------ EXCERPTED PASSAGE
Since separation the husband has continued in occupation at the former matrimonial home at Property R which is unencumbered and has been paying child support as assessed from time to time. The wife has lived in rented accommodation with the children.
The husband has paid the $20,000 savings he had at separation to his solicitor for costs of these proceedings.
The applicable law
As mentioned, the wife seeks an order setting aside the property settlement orders made on 30 April 2001 under s.79A(1A), which is in the following terms:
(1A) A Court may, on application by a person affected by an order made by a Court under section 79 in property settlement proceedings, and with the consent of all the parties to the proceedings in which the order was made, vary the order or set the order aside and, if it considers appropriate, make another order under section 79 in substitution for the order so set aside.
Express consent to setting aside property settlement orders is not the only consent that may be recognised for s.79A(1A). The Court may construe behaviour of the parties as supporting a consensual discharge of orders (McCabe v McCabe (1995) FLC 92-634). This inferred consent may arise from the way the parties conduct their financial affairs during the resumption of cohabitation after the property settlement orders are made (McCabe, above), but a resumption of cohabitation without more is probably insufficient to support an inference of consent (Ryan v Ryan, [2001] FamCA 1822, unreported, 12 November 2001, Coleman J).
------------
DIRECTIVE A: Count the lines in the records that contain the string "True", treating case as significant. Give only the number.
------ MATERIAL FOR THIS EXERCISE
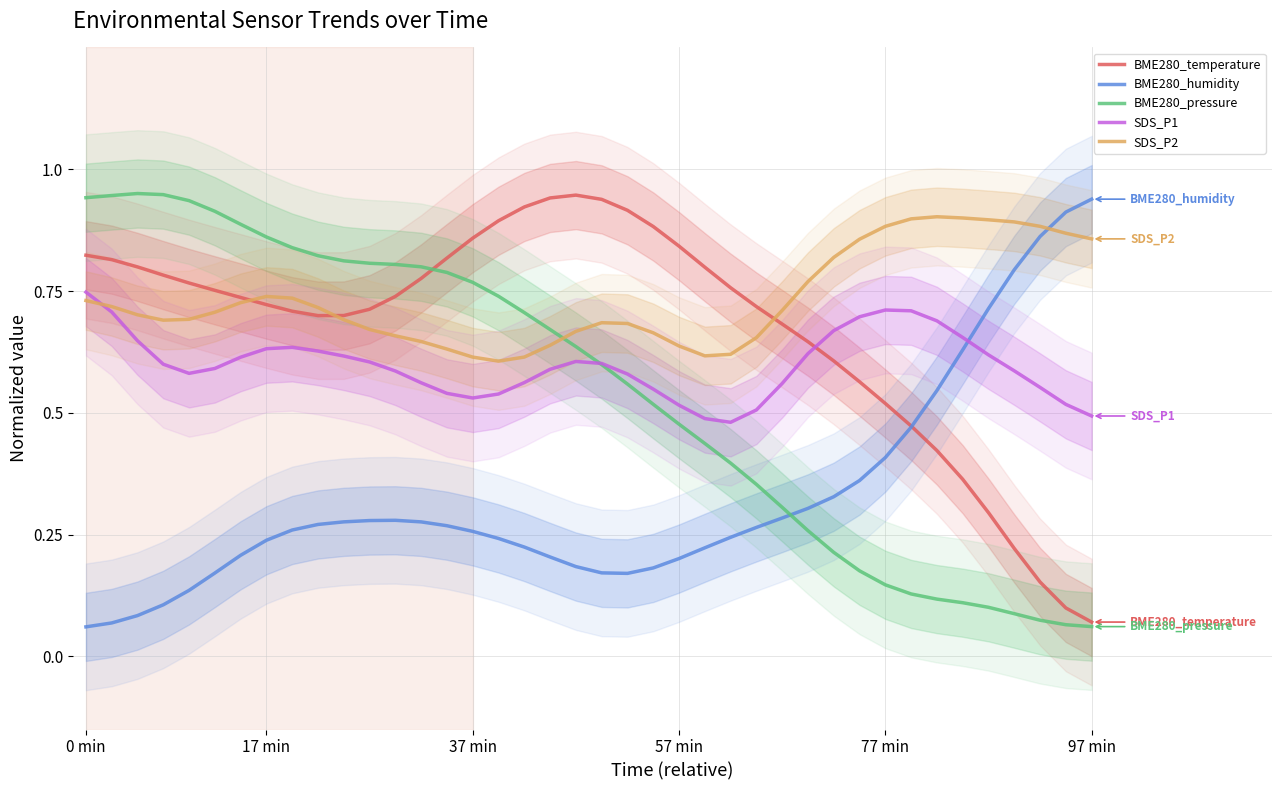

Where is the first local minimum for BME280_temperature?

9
------------
------ MATERIAL FOR THIS EXERCISE
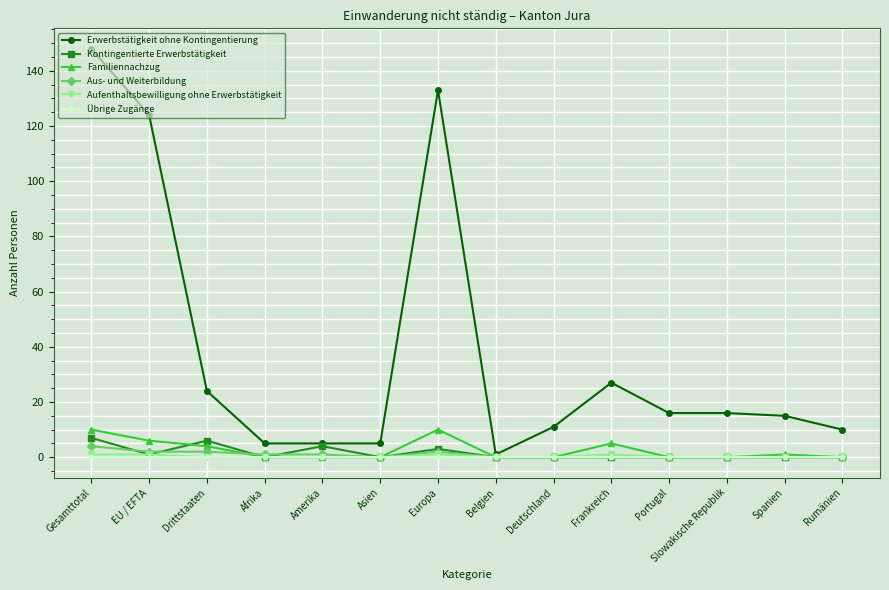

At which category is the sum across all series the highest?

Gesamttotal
------------
------ MATERIAL FOR THIS EXERCISE
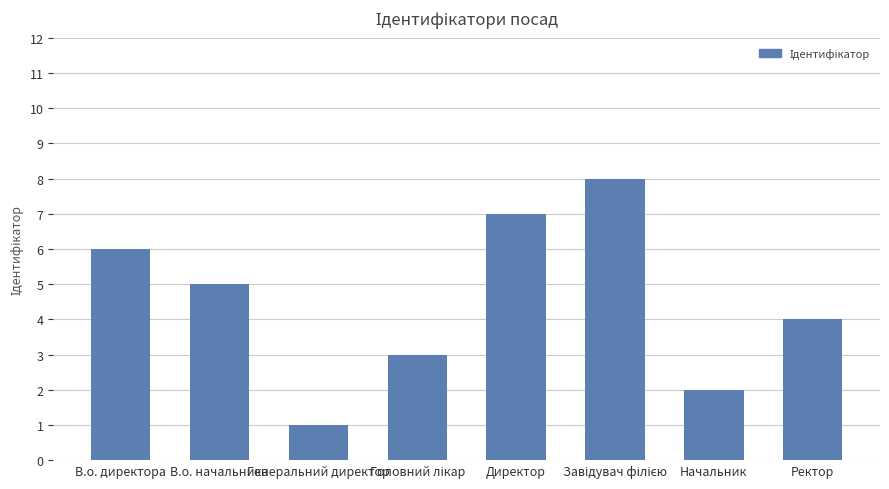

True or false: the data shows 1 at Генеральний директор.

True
------------
DIRECTIVE B: Summarize the property settlement passage in two sentences.

FINAL ANSWER A: 2

FINAL ANSWER B: Since separation, the husband has stayed in the unencumbered former matrimonial home and paid assessed child support, while the wife has rented accommodation with the children, and the husband has paid his $20,000 savings to his solicitor for the costs of the proceedings. The wife seeks to set aside the property settlement orders of 30 April 2001 under s.79A(1A), which requires the consent of all parties, though the Court may infer consent from the parties' conduct of their finances after resuming cohabitation, while resumption of cohabitation alone is probably insufficient.